LAKE MARY, FLORIDA (JAN. 31, 2020) —
CapAcuity, the executive benefits consulting and asset management firm, announced today that over the previous year it significantly increased staff, added locations and market reach, and dramatically expanded relationships with advisory firms—and that the firm’s client assets under management and administration have reached over $5 billion.
According to the company’s leadership, the reason for CapAcuity’s dramatic growth is that it has identified and met critical market needs. “We’ve seen numerous important market trends in the business and tax environment which impact executive benefit plans and the companies sponsoring them,” said Chief Executive Officer Peter Cahall. “CapAcuity’s mission is to assist plan sponsors to address these new market realities.”
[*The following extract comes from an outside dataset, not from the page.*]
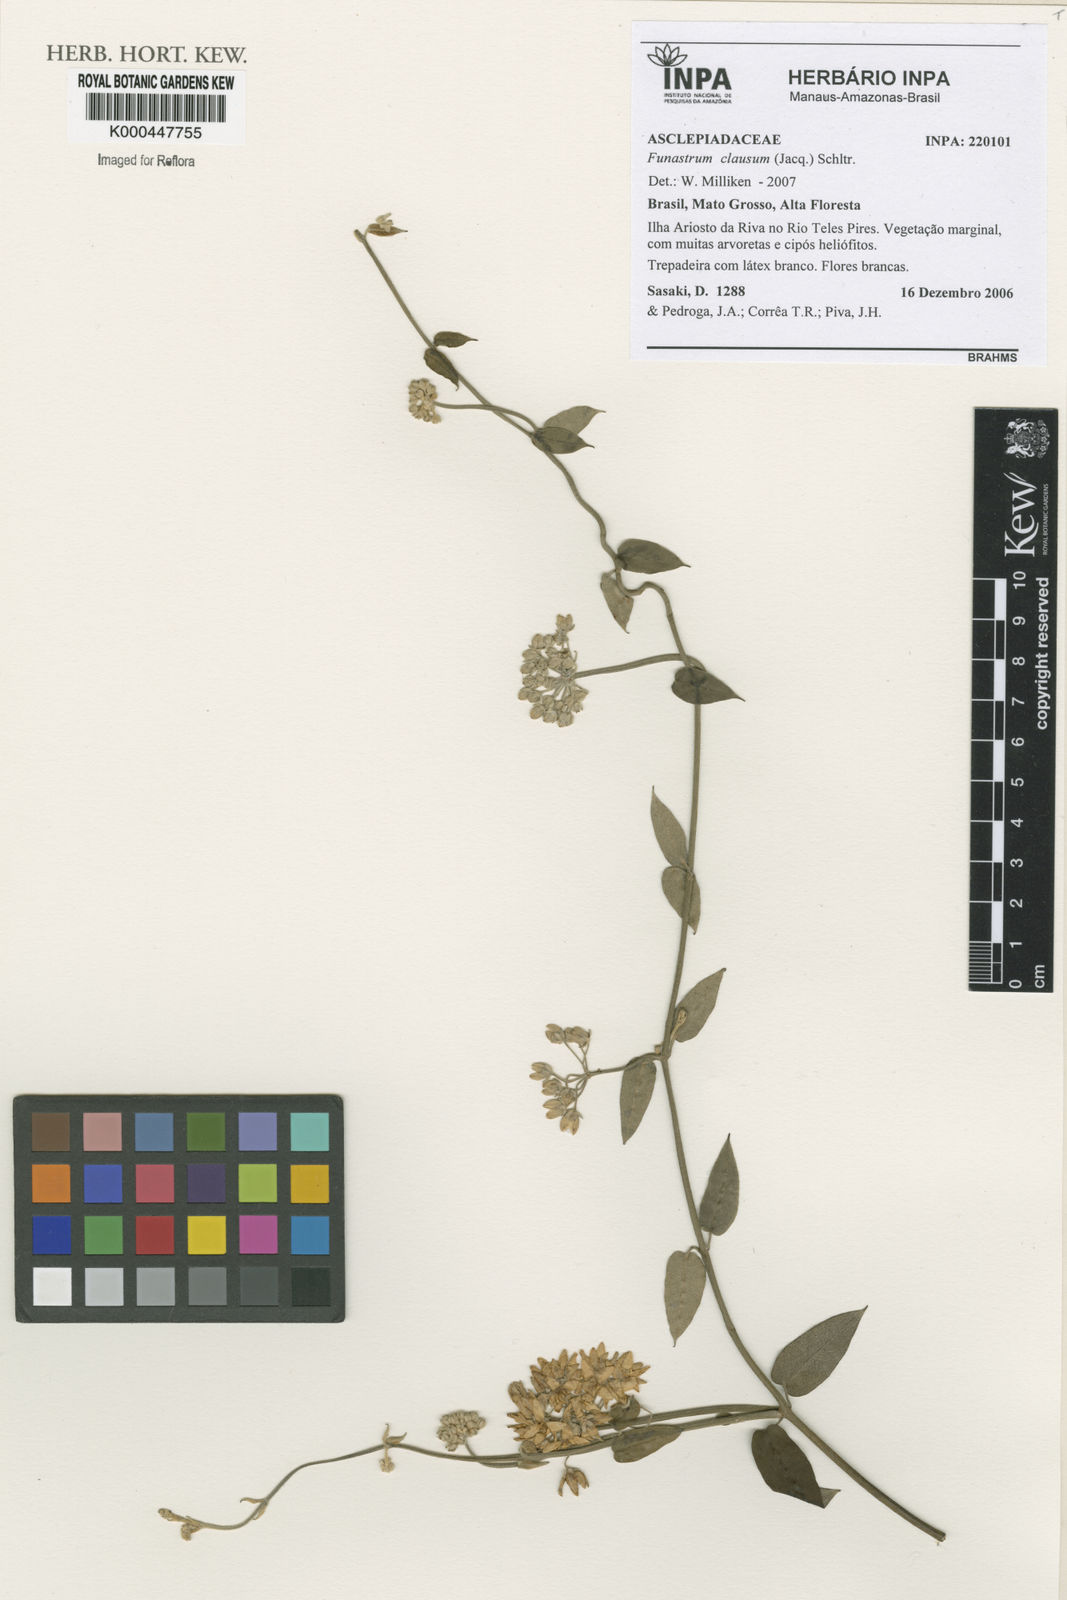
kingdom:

CapAcuity’s team of experts has extensive experience in all forms of executive retirement and benefit programs. Cahall noted that this team grew substantially last year, including managing directors as well as consultants, financial analysts, and client service professionals. The firm’s locations expanded as well, with offices in Albany NY and Boston MA added to CapAcuity’s Orlando FL headquarters.
“We have experienced rapid growth because we’ve brought innovation and thought leadership into the marketplace,” added Chief Operating Officer Bryant Kirk. “Our proprietary technology and financial management systems enable us to help plan sponsors minimize the adverse effects of market volatility and improve their financial results.”
“Where we’ve been particularly innovative,” Kirk continued, “is taking a fresh look at how these plans can be structured in order to take advantage of recent changes in legislation and the financial markets. CapAcuity draws on the entire universe of strategies that can be used to fund and hedge executive benefit plans, to tailor solutions to each plan sponsor’s unique circumstances and needs.”
“People, technology, and innovation are key factors that have quickly made us an industry leader in executive benefits,” Cahall said. “Each of these contributed to our outstanding results last year, and we have even higher expectations as we continue to drive change in the executive benefits marketplace.”